But constantly running air-conditioners in the city-state became prohibitively expensive. About 25 percent of low-income households living in one- or two-bedroom public housing apartments have air-conditioners, according to a 2019 government survey. In 2019, a senior minister said air-conditioners made up a “sizable” proportion of carbon emissions from buildings and households, the second highest source after the industrial sector.
Gerhard Schmitt, the former lead principal investigator for Cooling Singapore, said the idea for the project started because he had asked a group of older residents in 2011 whether Singapore had always been this hot. They told him that it never used to be so bad and that they had once been able to spot morning dew on grass.
Mr. Schmitt and his team of researchers started investigating what happened. It became clear that urbanization had made Singapore a lot warmer than before. In recent decades, the government transformed the city-state by building tall skyscrapers, piling concrete, steel and glass where Singapore’s natural forests once stood.
That contributed directly to what climate researchers call the “urban heat island” effect, where the difference between downtown Singapore and the forests in the northwestern part of the island can exceed 12.6 degrees.
In 2017, researchers for Cooling Singapore recommended 86 ways the city-state could modify its planning, such as changing the direction of buildings to create wind flow and using district cooling systems — which pipe chilled water to surrounding buildings to cool the air — instead of relying on air-conditioners.
They had also said that using reflective paints would be a good way to mitigate heat. But Peter Crank, a research fellow with Cooling Singapore, said they are expensive, so the “cost-benefit is potentially challenging.”
Before Cooling Singapore, the government had not fully identified the biggest factors influencing heat, according to Mr. Zhang, of the environment ministry. Now it is able to quantify how increasing greenery or reducing the number of cars in certain areas can affect temperatures — and tweak measures based on the needs of each district.
Previous heat studies typically relied on data derived from weather stations, which did not entirely reflect what people like Rachel Pek, 23, felt on the ground.
With sweat pouring down her face, Ms. Pek, a climate researcher, wheeled the mobile cart around for about an hour on the campus of Singapore Management University in downtown Singapore. Some neighborhoods, particularly those devoid of shade, were much hotter than others.
On Bencoolen Street, where tall buildings block the morning sun, the mean radiant temperature — a metric that measures not just the air temperature, but also the radiation from a person’s surroundings — was 82 degrees. About a third of a mile away, on Queen Street, which was exposed to more sky, it was 127.4 degrees.

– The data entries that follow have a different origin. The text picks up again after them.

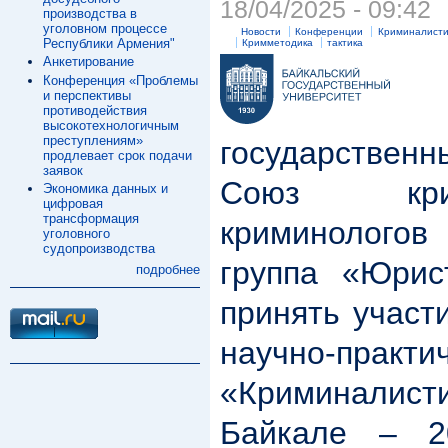
18/04/2025 - 09:42
производства в
уголовном процессе
Новости
Конференции
Криминалисти
Республики Армения"
Кримметодика
тактика
Анкетирование
Конференция «Проблемы
и перспективы
Б
противодействия
высокотехнологичным
преступлениям»
государстве
продлевает срок подачи
заявок
Союз кри
Экономика данных и
цифровая
трансформация
криминолого
уголовного
судопроизводства
группа «Юрис
подробнее
принять участ
научно-практи
«Криминалист
Байкале – 2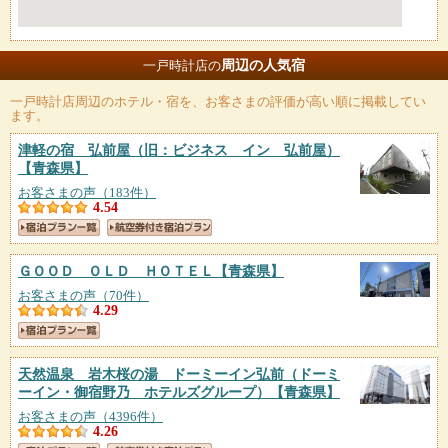
周辺の人気宿
一戸時計店の
一戸時計店
周辺のホテル・宿を、お客さまの評価が高い順に掲載してい
ます。
津軽の宿 弘前屋（旧：ビジネス イン 弘前屋）
【青森県】
お客さまの声（183件）
4.54
ＧＯＯＤ ＯＬＤ ＨＯＴＥＬ
【青森県】
お客さまの声（70件）
4.29
天然温泉 岩木桜の湯 ドーミーイン弘前（ドーミ
ーイン・御宿野乃 ホテルズグループ）
【青森県】
お客さまの声（4396件）
4.26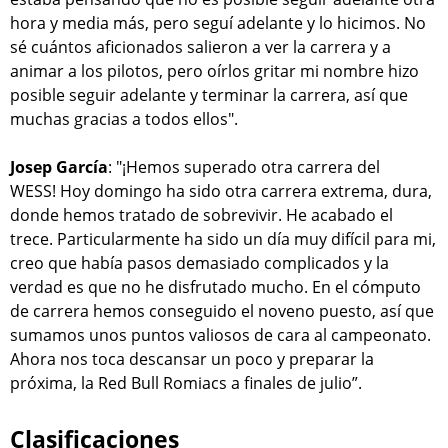
hora y media más, pero seguí adelante y lo hicimos. No
sé cuántos aficionados salieron a ver la carrera y a
animar a los pilotos, pero oírlos gritar mi nombre hizo
posible seguir adelante y terminar la carrera, así que
muchas gracias a todos ellos".
Josep García
: "¡Hemos superado otra carrera del
WESS! Hoy domingo ha sido otra carrera extrema, dura,
donde hemos tratado de sobrevivir. He acabado el
trece. Particularmente ha sido un día muy difícil para mi,
creo que había pasos demasiado complicados y la
verdad es que no he disfrutado mucho. En el cómputo
de carrera hemos conseguido el noveno puesto, así que
sumamos unos puntos valiosos de cara al campeonato.
Ahora nos toca descansar un poco y preparar la
próxima, la Red Bull Romiacs a finales de julio”.
Clasificaciones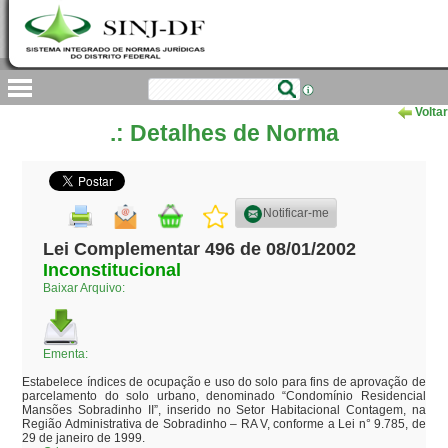
Voltar
.: Detalhes de Norma
Notificar-me
Lei Complementar 496 de 08/01/2002
Inconstitucional
Baixar Arquivo:
Ementa:
Estabelece índices de ocupação e uso do solo para fins de aprovação de 
parcelamento do solo urbano, denominado “Condomínio Residencial 
Mansões Sobradinho II”, inserido no Setor Habitacional Contagem, na 
Região Administrativa de Sobradinho – RA V, conforme a Lei n° 9.785, de 
29 de janeiro de 1999.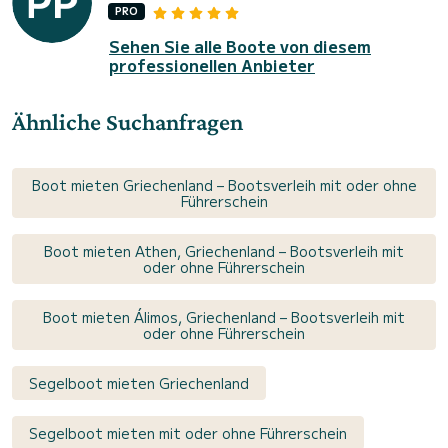
PRO
Sehen Sie alle Boote von diesem
professionellen Anbieter
Ähnliche Suchanfragen
Boot mieten Griechenland – Bootsverleih mit oder ohne
Führerschein
Boot mieten Athen, Griechenland – Bootsverleih mit
oder ohne Führerschein
Boot mieten Álimos, Griechenland – Bootsverleih mit
oder ohne Führerschein
Segelboot mieten Griechenland
Segelboot mieten mit oder ohne Führerschein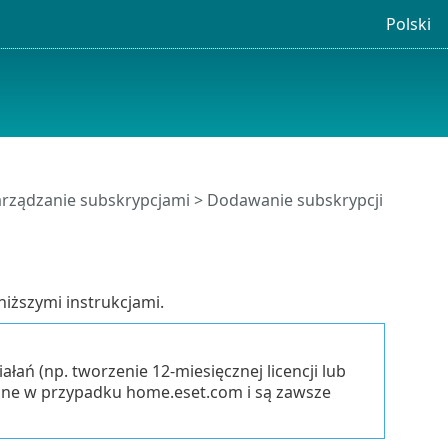
Polski
arządzanie subskrypcjami
> Dodawanie subskrypcji
iższymi instrukcjami.
łań (np. tworzenie 12-miesięcznej licencji lub
iwane w przypadku home.eset.com i są zawsze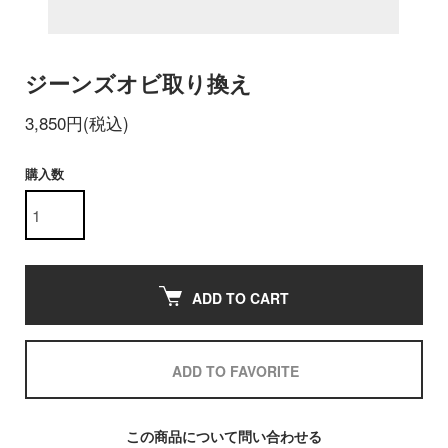
ジーンズオビ取り換え
3,850円(税込)
購入数
ADD TO CART
ADD TO FAVORITE
この商品について問い合わせる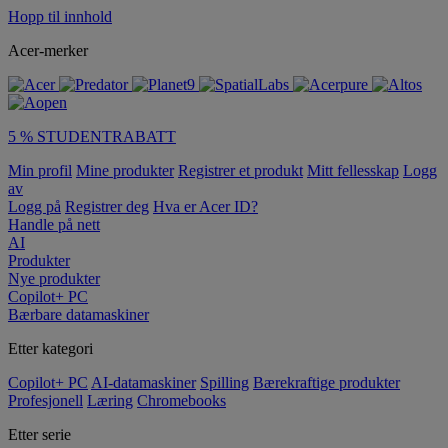
Hopp til innhold
Acer-merker
5 % STUDENTRABATT
Min profil
Mine produkter
Registrer et produkt
Mitt fellesskap
Logg
av
Logg på
Registrer deg
Hva er Acer ID?
Handle på nett
AI
Produkter
Nye produkter
Copilot+ PC
Bærbare datamaskiner
Etter kategori
Copilot+ PC
AI-datamaskiner
Spilling
Bærekraftige produkter
Profesjonell
Læring
Chromebooks
Etter serie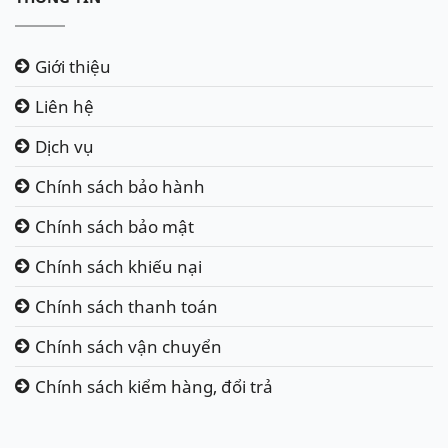
Giới thiệu
Liên hệ
Dịch vụ
Chính sách bảo hành
Chính sách bảo mật
Chính sách khiếu nại
Chính sách thanh toán
Chính sách vận chuyển
Chính sách kiểm hàng, đổi trả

“The prevailing hypothesis now is that the presence or absence of shade in a place like Singapore is the critical determinant in adjusting to heat exposure,” said Mr. Show. To address this, Singapore has pledged to plant one million trees by 2030 and has planted more than 388,000 so far.
But Mr. Chow said it is not just the number that is important, it is also the type of tree, ideally ones that have “canopies with maximum shade.” “If you have small trees, like palm trees, it’s not going to cut it,” he said.
One of the volunteers, Shamil Kuruppu, said he has stopped taking long walks, which he used to enjoy back in his hometown in Negombo, Sri Lanka. Now, he works out only in air-conditioned gyms.
“I really like it here,” said Mr. Kuruppu, 28. “The only complaint I have is the weather.”
Yuliya Dzyuban, a research fellow with Cooling Singapore, said one goal that the scientists have now to find ways to create “islands of relief” in the city, places where people can get the feeling of a cool breeze or air-conditioning after walking outside on a hot day.
Research has found that small changes in urban design and vegetation can create these pleasurable sensations, Ms. Dzyuban said. A better understanding of how and when people are exposed to heat could even help governments come up with plans to encourage more people to take public transportation, she added.
To get people to change their habits, “We need to think about how to make their experiences more comfortable and more pleasurable,” she said. “Because otherwise, they won’t do it.”